Data for this task:
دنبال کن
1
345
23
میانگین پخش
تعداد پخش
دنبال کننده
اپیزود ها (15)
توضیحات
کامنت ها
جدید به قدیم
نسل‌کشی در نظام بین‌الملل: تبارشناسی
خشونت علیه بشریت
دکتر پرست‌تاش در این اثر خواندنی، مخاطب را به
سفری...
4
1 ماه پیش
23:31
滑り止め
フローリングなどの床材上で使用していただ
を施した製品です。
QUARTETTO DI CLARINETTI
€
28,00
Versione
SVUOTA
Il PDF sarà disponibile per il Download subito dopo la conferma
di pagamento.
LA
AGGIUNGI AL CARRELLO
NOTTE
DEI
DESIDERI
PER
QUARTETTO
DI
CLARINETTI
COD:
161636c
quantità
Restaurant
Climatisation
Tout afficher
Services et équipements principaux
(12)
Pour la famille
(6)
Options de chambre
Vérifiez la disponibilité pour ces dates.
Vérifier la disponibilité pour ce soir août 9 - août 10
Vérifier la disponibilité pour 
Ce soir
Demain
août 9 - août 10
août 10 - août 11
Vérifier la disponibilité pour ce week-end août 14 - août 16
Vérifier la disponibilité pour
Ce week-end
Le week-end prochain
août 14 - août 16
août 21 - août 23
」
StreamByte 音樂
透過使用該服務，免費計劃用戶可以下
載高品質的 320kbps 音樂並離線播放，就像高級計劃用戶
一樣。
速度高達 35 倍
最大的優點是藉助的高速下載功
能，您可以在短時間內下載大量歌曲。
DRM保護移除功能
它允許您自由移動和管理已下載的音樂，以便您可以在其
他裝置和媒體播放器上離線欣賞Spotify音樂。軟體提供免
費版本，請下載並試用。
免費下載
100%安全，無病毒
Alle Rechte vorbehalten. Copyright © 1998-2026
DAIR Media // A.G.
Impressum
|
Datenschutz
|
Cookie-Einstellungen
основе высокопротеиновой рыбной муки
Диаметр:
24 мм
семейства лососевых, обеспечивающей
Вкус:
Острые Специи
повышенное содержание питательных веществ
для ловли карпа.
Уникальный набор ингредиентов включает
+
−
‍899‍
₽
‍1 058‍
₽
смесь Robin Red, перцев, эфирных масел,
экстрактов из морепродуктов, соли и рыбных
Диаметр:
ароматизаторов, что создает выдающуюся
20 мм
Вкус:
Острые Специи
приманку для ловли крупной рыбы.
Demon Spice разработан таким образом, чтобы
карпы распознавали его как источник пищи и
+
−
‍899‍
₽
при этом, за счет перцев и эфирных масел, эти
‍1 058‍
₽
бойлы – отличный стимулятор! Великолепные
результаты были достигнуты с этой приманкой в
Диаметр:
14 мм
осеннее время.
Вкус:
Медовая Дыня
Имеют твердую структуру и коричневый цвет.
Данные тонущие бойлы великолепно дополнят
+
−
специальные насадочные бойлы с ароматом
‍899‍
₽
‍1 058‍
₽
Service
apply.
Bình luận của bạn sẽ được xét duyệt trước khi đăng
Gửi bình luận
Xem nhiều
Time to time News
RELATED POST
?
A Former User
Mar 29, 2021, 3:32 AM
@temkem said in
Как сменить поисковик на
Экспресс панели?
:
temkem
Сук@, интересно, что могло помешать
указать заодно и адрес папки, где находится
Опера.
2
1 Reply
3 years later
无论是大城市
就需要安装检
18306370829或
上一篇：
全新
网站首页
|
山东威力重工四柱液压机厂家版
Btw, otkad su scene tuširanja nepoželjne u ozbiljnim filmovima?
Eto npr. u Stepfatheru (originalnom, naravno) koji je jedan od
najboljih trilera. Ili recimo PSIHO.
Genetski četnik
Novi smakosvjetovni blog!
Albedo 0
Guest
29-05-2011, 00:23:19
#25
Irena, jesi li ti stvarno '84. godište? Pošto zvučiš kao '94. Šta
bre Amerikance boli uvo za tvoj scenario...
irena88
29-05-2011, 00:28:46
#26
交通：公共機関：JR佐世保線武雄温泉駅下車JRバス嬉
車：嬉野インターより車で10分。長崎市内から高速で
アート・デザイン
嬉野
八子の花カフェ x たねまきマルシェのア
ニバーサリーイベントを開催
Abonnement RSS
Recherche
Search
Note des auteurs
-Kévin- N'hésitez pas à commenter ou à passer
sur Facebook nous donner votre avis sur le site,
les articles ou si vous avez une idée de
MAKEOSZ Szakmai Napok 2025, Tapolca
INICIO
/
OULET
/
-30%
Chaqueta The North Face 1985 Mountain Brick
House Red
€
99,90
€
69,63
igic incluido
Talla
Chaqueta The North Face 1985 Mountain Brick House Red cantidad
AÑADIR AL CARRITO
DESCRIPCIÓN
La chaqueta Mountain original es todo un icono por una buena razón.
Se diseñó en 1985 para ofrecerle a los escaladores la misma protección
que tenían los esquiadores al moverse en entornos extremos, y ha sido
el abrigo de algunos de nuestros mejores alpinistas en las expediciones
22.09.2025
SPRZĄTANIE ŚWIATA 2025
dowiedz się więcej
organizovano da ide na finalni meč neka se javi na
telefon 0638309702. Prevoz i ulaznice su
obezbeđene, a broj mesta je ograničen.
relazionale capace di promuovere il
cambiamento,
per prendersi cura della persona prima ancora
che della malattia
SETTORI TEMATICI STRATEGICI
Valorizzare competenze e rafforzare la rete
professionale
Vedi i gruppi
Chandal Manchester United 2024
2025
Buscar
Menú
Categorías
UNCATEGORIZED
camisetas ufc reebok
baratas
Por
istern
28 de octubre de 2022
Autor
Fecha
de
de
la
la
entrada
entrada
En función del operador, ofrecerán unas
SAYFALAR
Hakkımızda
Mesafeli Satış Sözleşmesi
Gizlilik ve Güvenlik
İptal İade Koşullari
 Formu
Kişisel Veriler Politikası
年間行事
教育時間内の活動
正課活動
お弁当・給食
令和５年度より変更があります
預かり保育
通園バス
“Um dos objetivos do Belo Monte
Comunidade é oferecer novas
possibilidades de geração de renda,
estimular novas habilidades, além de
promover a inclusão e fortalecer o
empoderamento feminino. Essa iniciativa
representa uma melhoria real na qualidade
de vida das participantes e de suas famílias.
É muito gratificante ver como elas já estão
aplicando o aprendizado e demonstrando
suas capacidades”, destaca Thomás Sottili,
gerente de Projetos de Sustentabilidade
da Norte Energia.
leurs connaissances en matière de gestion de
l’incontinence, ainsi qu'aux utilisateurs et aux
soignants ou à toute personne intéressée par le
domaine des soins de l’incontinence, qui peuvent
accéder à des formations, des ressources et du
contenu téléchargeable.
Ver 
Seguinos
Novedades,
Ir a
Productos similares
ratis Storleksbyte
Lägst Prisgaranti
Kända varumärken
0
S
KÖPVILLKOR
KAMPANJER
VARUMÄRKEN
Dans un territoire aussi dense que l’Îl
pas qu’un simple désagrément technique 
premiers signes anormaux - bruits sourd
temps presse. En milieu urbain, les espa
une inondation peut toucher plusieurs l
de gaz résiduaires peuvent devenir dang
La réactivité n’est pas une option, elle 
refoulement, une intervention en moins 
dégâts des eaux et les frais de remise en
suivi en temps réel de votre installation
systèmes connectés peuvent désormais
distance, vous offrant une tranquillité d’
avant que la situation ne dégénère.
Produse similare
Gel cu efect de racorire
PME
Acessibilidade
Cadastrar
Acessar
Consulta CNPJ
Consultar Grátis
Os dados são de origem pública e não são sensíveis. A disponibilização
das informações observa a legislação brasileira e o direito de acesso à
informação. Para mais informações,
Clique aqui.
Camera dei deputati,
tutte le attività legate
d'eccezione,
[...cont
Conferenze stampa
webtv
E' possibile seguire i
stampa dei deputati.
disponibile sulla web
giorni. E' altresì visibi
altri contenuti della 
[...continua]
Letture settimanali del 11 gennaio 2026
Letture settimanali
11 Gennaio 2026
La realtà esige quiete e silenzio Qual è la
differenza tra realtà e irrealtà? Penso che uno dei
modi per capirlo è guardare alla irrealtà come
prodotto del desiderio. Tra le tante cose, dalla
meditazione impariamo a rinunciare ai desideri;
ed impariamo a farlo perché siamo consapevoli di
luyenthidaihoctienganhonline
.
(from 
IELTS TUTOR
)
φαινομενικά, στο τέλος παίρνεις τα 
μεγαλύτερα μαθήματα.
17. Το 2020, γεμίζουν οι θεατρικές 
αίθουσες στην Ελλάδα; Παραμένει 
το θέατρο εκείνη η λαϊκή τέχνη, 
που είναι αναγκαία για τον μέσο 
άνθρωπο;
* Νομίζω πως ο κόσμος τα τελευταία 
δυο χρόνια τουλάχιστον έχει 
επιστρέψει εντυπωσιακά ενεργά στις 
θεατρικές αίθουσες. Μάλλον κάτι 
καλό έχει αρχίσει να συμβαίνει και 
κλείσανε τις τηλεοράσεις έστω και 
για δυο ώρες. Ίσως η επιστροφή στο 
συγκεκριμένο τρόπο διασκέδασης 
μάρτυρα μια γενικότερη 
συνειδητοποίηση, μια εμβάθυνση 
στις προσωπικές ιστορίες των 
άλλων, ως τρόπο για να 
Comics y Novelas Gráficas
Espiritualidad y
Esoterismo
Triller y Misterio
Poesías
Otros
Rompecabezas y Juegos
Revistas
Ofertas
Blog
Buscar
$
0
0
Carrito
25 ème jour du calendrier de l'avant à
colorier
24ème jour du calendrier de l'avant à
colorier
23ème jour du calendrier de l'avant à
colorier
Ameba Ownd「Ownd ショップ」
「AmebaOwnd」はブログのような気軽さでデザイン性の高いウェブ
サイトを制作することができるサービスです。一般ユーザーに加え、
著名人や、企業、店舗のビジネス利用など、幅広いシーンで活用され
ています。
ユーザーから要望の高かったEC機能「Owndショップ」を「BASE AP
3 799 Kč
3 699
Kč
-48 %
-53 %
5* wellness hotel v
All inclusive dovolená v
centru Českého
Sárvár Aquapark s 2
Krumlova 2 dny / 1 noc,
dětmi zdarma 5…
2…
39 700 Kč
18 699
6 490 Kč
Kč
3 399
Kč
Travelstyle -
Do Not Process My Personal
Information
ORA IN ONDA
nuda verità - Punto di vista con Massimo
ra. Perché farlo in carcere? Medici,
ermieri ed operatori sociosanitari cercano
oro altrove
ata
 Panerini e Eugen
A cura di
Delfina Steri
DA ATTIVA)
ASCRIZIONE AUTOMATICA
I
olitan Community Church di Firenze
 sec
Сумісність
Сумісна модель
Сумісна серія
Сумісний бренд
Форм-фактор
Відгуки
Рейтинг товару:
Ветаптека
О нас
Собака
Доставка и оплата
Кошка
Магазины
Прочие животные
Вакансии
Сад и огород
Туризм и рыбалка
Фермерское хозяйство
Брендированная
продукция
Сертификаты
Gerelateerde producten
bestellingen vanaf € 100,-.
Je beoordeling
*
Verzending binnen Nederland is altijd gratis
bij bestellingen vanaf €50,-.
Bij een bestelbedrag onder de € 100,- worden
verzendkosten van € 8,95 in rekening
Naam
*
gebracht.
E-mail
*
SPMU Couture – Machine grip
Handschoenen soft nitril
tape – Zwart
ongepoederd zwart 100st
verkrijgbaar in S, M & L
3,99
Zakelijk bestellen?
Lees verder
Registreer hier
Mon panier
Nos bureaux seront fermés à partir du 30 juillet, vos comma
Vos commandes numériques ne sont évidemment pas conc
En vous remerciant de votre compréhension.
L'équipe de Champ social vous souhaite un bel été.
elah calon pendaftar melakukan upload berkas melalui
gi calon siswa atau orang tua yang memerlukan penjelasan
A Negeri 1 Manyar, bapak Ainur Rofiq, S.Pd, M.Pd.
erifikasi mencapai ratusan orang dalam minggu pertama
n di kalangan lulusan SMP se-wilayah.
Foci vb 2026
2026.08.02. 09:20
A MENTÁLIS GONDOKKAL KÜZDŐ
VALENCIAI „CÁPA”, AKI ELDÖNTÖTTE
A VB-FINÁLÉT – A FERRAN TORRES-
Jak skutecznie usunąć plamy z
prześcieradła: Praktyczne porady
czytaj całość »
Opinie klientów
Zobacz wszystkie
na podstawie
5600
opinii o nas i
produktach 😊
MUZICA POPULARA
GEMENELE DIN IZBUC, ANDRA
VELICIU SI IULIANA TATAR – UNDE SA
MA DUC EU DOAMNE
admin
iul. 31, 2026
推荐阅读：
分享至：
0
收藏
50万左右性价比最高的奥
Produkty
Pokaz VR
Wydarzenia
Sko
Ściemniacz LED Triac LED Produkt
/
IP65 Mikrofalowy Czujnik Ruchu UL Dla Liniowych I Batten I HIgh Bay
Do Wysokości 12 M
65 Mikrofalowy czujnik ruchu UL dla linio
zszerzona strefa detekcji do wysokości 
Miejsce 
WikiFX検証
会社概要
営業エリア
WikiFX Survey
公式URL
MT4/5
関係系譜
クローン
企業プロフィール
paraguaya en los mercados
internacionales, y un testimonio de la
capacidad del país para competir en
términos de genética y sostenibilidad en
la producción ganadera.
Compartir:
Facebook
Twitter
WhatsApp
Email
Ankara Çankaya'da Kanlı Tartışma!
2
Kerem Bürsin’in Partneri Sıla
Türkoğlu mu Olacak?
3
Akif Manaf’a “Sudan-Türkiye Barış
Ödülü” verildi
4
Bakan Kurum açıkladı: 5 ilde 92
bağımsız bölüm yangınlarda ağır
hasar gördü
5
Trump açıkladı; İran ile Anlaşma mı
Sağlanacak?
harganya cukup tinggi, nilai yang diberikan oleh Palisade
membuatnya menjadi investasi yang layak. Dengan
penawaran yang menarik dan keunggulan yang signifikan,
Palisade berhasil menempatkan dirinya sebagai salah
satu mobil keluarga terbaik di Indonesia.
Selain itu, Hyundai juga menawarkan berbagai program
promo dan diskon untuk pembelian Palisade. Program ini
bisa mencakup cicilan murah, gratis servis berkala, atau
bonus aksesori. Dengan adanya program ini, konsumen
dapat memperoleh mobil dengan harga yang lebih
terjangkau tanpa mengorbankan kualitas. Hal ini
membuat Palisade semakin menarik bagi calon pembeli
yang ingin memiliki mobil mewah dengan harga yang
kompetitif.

Work instructions: Repeat the entries word for word, from their very first line through the line containing "最大的優點是藉助的高速下載功", with both of those lines included.

Written answer:
دنبال کن
1
345
23
میانگین پخش
تعداد پخش
دنبال کننده
اپیزود ها (15)
توضیحات
کامنت ها
جدید به قدیم
نسل‌کشی در نظام بین‌الملل: تبارشناسی
خشونت علیه بشریت
دکتر پرست‌تاش در این اثر خواندنی، مخاطب را به
سفری...
4
1 ماه پیش
23:31
滑り止め
フローリングなどの床材上で使用していただ
を施した製品です。
QUARTETTO DI CLARINETTI
€
28,00
Versione
SVUOTA
Il PDF sarà disponibile per il Download subito dopo la conferma
di pagamento.
LA
AGGIUNGI AL CARRELLO
NOTTE
DEI
DESIDERI
PER
QUARTETTO
DI
CLARINETTI
COD:
161636c
quantità
Restaurant
Climatisation
Tout afficher
Services et équipements principaux
(12)
Pour la famille
(6)
Options de chambre
Vérifiez la disponibilité pour ces dates.
Vérifier la disponibilité pour ce soir août 9 - août 10
Vérifier la disponibilité pour 
Ce soir
Demain
août 9 - août 10
août 10 - août 11
Vérifier la disponibilité pour ce week-end août 14 - août 16
Vérifier la disponibilité pour
Ce week-end
Le week-end prochain
août 14 - août 16
août 21 - août 23
」
StreamByte 音樂
透過使用該服務，免費計劃用戶可以下
載高品質的 320kbps 音樂並離線播放，就像高級計劃用戶
一樣。
速度高達 35 倍
最大的優點是藉助的高速下載功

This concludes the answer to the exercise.